LONG AGO in the annals of history—the 1600s, I believe—Tom Cruise and Cameron Diaz were pert, attractive stars of the cinema, spearheading big-budget Hollywood picture shows and charming their audiences with their clear complexions and adept skills at walking and talking. In the intervening centuries, however, both Cruise and Diaz have turned into gently defective androids laminated inside hot plastic. As for the walking and talking? They can manage, but not without inducing a wriggling feeling of discomfort in the audience—the same discomfort you might experience watching a crippled child cross a busy street, or a very expensive robot bump into a wall.
Some of this actually works in Knight and Day's favor, a movie whose entire plot hinges on the question, "Um, so Tom Cruise is totally crazy, right?" He plays the weirdly grinning Roy Miller, who kidnaps June Havens (Diaz) by claiming to be a secret agent on the run trying to protect both her and a perpetual energy machine from an evil FBI agent (a swollen-looking Peter Sarsgaard). June is terrified by Roy's obvious insanity whilst simultaneously smitten by his ability to assassinate dozens of feds as he creepily smiles and gazes into her eyes, repeating her name, "June," over and over again.

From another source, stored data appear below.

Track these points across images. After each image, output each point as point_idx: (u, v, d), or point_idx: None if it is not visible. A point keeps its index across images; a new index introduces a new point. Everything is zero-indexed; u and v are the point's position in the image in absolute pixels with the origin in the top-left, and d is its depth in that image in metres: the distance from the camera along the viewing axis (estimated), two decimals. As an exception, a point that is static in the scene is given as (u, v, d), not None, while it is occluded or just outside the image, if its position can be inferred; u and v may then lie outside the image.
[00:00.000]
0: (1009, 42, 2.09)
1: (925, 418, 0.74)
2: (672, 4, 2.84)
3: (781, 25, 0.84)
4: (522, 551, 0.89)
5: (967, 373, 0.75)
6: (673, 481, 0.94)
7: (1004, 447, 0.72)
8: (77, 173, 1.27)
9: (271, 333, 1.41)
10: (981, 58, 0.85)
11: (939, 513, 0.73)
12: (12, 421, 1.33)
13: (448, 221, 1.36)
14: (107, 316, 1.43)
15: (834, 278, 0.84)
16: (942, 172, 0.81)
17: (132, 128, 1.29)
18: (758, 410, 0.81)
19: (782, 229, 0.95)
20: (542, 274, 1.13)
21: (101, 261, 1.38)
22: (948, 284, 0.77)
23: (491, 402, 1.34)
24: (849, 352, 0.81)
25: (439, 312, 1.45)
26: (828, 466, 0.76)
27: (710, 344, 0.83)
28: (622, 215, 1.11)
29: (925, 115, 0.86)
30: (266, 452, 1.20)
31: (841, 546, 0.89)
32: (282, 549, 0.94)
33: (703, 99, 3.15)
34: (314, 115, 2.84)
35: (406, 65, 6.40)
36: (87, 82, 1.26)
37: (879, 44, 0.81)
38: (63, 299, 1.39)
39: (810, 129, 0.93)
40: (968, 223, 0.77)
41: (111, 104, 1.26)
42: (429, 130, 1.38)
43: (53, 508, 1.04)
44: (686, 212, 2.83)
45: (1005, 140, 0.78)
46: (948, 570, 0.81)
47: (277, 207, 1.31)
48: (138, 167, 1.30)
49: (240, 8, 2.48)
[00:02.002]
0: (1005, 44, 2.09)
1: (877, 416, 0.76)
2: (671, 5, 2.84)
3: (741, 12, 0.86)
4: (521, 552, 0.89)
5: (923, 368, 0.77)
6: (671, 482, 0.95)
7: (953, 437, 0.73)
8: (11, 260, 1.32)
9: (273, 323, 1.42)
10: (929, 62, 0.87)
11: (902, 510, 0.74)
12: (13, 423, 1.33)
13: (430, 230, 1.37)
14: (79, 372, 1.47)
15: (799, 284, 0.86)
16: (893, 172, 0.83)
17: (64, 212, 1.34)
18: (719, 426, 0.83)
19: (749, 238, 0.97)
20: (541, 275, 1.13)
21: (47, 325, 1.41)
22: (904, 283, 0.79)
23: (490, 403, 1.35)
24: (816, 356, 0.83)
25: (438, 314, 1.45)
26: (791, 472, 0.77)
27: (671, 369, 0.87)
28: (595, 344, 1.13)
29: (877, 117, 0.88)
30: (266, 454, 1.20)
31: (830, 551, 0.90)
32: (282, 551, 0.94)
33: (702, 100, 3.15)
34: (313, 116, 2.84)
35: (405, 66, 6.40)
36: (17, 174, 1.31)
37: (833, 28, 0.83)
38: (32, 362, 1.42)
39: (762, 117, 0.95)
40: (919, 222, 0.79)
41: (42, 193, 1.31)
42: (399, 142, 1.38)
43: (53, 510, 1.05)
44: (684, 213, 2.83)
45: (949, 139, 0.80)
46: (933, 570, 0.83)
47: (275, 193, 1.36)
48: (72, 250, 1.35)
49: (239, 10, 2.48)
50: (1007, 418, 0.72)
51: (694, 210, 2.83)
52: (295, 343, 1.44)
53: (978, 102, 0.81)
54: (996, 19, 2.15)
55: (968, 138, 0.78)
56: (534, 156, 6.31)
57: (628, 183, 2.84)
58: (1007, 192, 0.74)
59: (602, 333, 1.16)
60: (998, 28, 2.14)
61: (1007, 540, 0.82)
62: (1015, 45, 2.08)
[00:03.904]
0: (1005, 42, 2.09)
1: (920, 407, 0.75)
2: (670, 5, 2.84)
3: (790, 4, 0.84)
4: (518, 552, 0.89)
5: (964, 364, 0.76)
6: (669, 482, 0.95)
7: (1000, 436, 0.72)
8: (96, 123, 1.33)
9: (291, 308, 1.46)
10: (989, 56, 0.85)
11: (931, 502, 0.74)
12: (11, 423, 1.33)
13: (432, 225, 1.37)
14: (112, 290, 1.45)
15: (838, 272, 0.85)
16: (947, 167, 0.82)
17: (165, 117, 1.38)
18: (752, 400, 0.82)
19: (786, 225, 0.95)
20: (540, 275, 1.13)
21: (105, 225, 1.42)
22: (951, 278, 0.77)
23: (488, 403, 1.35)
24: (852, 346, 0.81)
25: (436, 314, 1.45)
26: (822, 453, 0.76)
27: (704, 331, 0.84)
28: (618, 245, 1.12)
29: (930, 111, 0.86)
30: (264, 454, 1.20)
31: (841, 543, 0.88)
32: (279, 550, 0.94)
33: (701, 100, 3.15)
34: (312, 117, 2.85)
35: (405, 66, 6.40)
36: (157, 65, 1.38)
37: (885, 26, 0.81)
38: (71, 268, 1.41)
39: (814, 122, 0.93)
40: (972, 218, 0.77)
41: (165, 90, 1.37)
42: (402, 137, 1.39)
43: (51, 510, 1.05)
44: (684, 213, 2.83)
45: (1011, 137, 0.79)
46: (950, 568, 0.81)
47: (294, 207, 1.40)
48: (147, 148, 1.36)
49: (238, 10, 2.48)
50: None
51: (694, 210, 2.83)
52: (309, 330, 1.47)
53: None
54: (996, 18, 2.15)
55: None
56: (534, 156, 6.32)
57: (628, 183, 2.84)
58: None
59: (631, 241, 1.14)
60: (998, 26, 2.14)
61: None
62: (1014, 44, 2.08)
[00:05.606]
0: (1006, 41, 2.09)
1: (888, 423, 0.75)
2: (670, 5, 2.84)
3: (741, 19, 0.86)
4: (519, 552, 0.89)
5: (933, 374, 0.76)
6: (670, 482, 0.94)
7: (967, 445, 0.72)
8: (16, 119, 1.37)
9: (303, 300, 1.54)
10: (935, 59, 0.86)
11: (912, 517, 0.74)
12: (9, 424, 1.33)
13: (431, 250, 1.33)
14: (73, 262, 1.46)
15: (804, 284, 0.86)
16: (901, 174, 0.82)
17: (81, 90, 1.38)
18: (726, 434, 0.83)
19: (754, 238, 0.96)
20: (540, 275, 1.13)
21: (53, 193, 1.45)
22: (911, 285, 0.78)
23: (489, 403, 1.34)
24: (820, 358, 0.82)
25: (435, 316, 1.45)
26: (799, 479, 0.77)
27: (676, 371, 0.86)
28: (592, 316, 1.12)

Considering Knight and Day's overcooked plot, it manages a fairly sophisticated sense of humor. Diaz is only mildly awful, and Cruise's performance succeeds because he doesn't play a human so much as cartoon character. The action is ludicrous, and the CGI is pretty terrible—a motorcycle chase amid the running of the bulls in Pamplona looks particularly crappy—but the movie rarely pauses to take itself seriously. At its best, it approaches the action-packed giddiness of Romancing the Stone or True Lies, and at its worst, it's still as entertaining as watching an expensive robot walk into a wall.